= Large B-cell lymphoma arising in HHV8-associated multicentric Castleman's disease =

Large B-cell lymphoma arising in HHV8-associated multicentric Castleman's disease is a type of large B-cell lymphoma, recognized in the WHO 2008 classification. It is sometimes called the plasmablastic form of multicentric Castleman disease. It has sometimes been confused with plasmablastic lymphoma in the literature, although that is a dissimilar specific entity. It has variable CD20 expression and unmutated immunoglobulin variable region genes.

==Biology==

Castleman disease (CD) is a lymphoproliferative disorder of unknown cause. CD is associated with an increased risk of B-cell lymphoma.

Human herpesvirus 8 (HHV-8), also known as Kaposi sarcoma-associated herpesvirus (KSHV) has been found in some cases of multicentric Castleman disease (MCD). The HHV8 can give rise to an increased number of plasmablast cells within the mantle zone of B-cell follicles. These plasmablasts express IgM-immunoglobulin light chains, most often of lambda subtype. These plasmablasts can give rise to a spectrum of abnormalities including progression to microlymphoma (microscopic clusters of plasmablast cells) or clinical lymphoma.

This type of lymphoma is predominantly seen in acquired immunodeficiencies, including acquired immunodeficiency syndrome (AIDS) but it can also occur in immunosuppression such as with organ transplantation or the elderly. The plasmablasts do not show rearranged immunoglobulin genes, and typically lack EBV infection.

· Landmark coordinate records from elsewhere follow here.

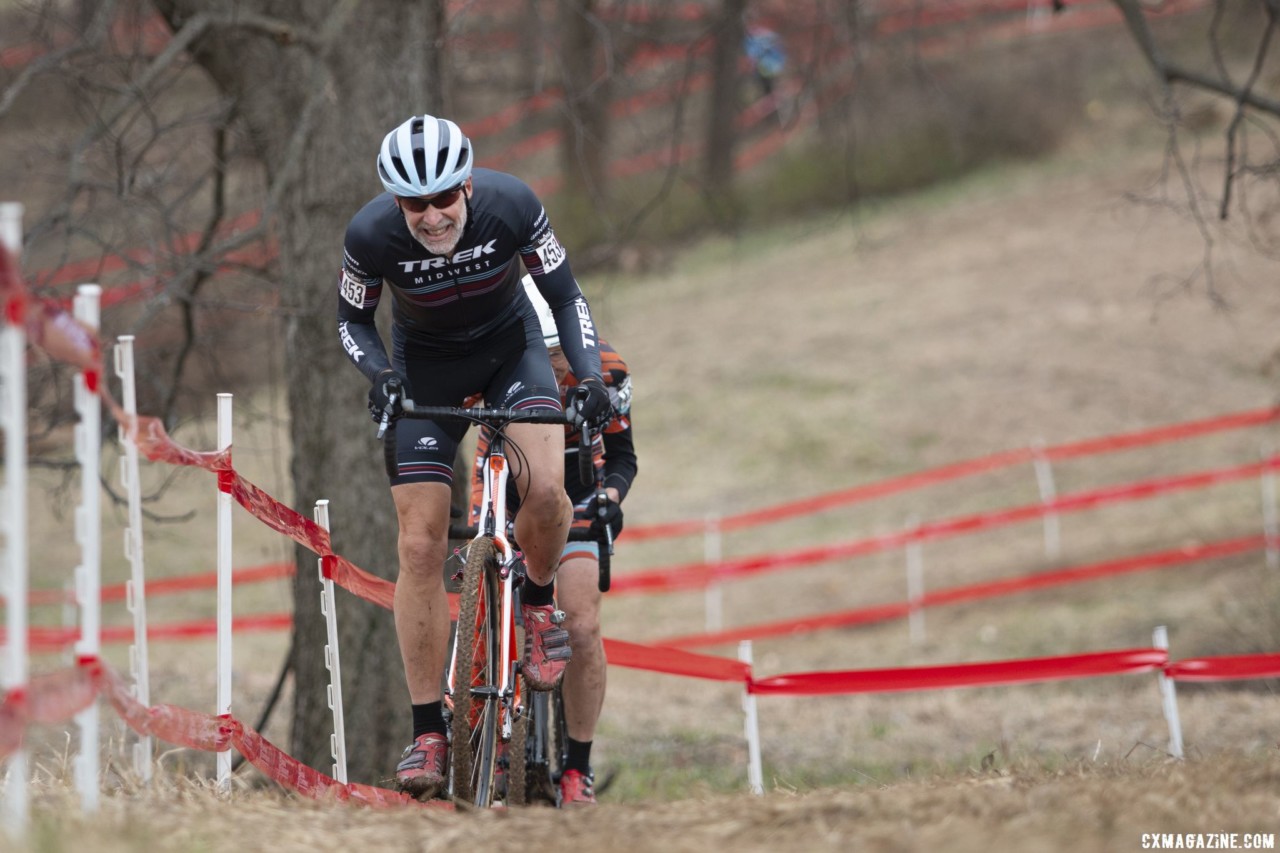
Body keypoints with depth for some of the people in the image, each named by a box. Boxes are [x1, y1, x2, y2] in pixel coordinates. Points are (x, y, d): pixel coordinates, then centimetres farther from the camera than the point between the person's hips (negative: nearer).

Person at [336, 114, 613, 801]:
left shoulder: (510, 205, -27)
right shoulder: (371, 234, -27)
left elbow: (565, 296, -12)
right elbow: (352, 320, -8)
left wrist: (591, 375, -26)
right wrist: (379, 374, -28)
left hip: (509, 344, 0)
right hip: (426, 365, 0)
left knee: (544, 487, -29)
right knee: (420, 544, -9)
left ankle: (538, 601, 4)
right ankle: (428, 735, -2)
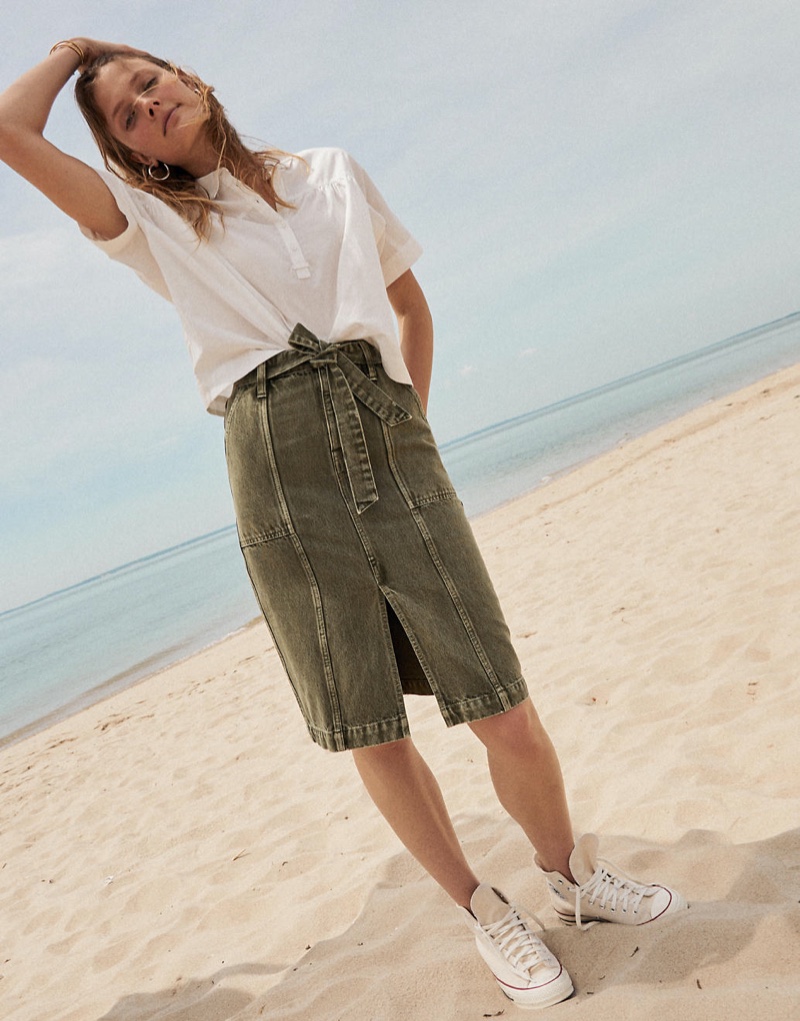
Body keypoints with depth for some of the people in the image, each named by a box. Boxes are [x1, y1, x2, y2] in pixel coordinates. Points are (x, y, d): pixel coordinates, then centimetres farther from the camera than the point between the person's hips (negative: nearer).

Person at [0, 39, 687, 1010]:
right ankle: (483, 909, 26)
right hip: (277, 467, 0)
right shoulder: (149, 219, 14)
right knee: (371, 738, 2)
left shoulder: (331, 174, 19)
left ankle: (572, 874, 26)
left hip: (388, 439, 1)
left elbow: (412, 305, 24)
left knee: (504, 712, -3)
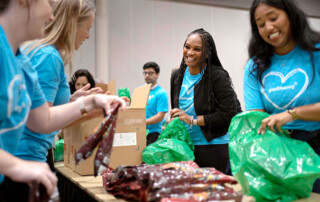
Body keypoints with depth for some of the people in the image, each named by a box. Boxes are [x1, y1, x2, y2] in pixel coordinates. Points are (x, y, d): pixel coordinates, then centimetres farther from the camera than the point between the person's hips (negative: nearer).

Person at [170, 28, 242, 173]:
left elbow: (229, 114, -17)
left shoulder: (218, 77, -12)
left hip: (214, 148, -5)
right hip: (185, 146, 6)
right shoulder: (177, 76, 8)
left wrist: (192, 120, -17)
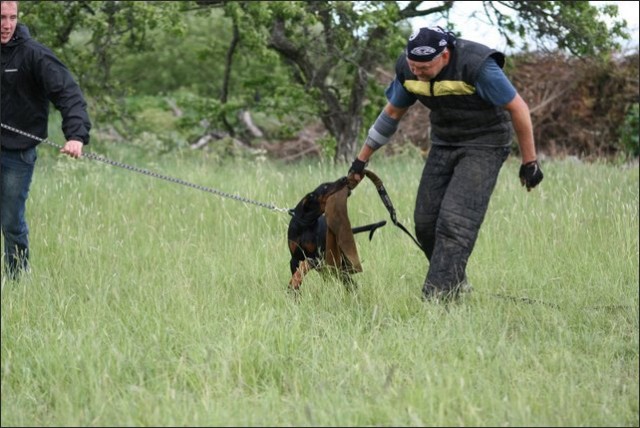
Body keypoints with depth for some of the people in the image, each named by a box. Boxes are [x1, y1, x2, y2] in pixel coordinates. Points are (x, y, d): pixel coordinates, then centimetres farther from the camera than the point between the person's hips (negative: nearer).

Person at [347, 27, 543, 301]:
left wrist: (529, 162, -13)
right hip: (443, 145, 7)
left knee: (454, 222, -18)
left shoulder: (477, 66, -27)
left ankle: (438, 297, -18)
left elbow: (518, 108, -18)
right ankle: (456, 284, 21)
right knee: (425, 221, 2)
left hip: (483, 147, -7)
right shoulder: (408, 70, -9)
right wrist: (362, 159, 12)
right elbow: (392, 113, 9)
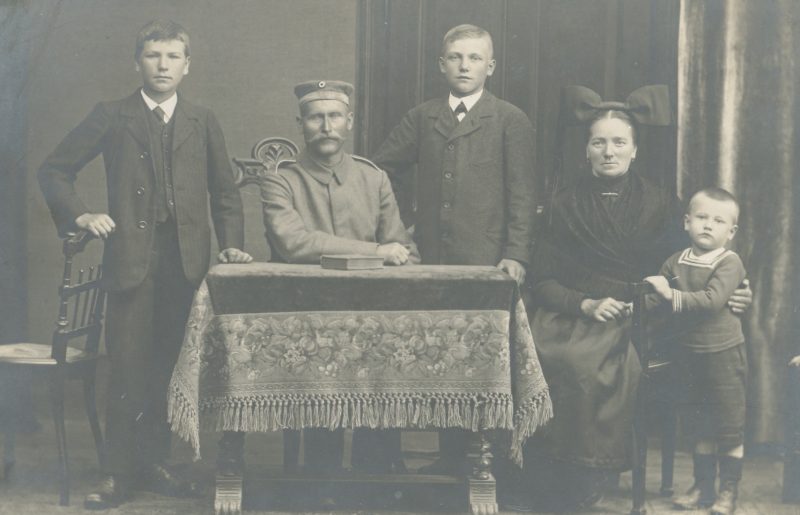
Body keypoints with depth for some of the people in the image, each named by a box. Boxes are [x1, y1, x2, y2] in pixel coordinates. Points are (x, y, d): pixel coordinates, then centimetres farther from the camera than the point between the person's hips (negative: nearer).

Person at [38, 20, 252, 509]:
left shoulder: (203, 122, 13)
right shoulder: (111, 117, 7)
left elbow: (225, 192, 17)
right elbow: (55, 170, 10)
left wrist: (231, 243, 5)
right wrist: (80, 214, -3)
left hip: (187, 261, 2)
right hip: (132, 260, -2)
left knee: (170, 368, 6)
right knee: (128, 371, -3)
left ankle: (153, 461, 17)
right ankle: (119, 473, 5)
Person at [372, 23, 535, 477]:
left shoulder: (512, 122, 4)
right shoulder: (422, 118, 14)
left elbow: (522, 195, -2)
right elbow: (382, 170, 17)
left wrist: (516, 255, -12)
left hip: (486, 264, -3)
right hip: (432, 261, 3)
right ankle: (451, 455, 13)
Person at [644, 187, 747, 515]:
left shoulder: (730, 263, -14)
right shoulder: (675, 262, 3)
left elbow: (712, 300, -26)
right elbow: (657, 297, 5)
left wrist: (673, 296, -28)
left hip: (723, 353, -5)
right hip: (689, 352, 5)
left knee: (730, 426, 2)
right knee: (700, 425, 17)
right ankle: (703, 486, 28)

The disease predominantly affects lymph nodes and the spleen, a pattern dissimilar to plasmablastic lymphoma of the oral cavity of AIDS which is not associated with HHV-8 infection. Despite traditional chemotherapy with CHOP (cyclophosphamide, doxorubicin, prednisone, vincristine), and the possible addition of antiviral therapy and inhibition of specific cellular targets including the use of rituximab, the prognosis in this lymphoma has been poor.

This lymphoma subtype has sometimes been confused with plasmablastic lymphoma in the literature, although that is a dissimilar specific entity. Similarly, this subtype is considered distinct from other lymphomas which have a plasmablastic immunophenotype such as primary effusion lymphoma, ALK+ large B-cell lymphoma, and extracavitary HHV–8-positive lymphoma.

HHV8 is also associated with Kaposi's sarcoma and with another subtype of lymphoma, primary effusion lymphoma, previously called body cavity-based lymphoma.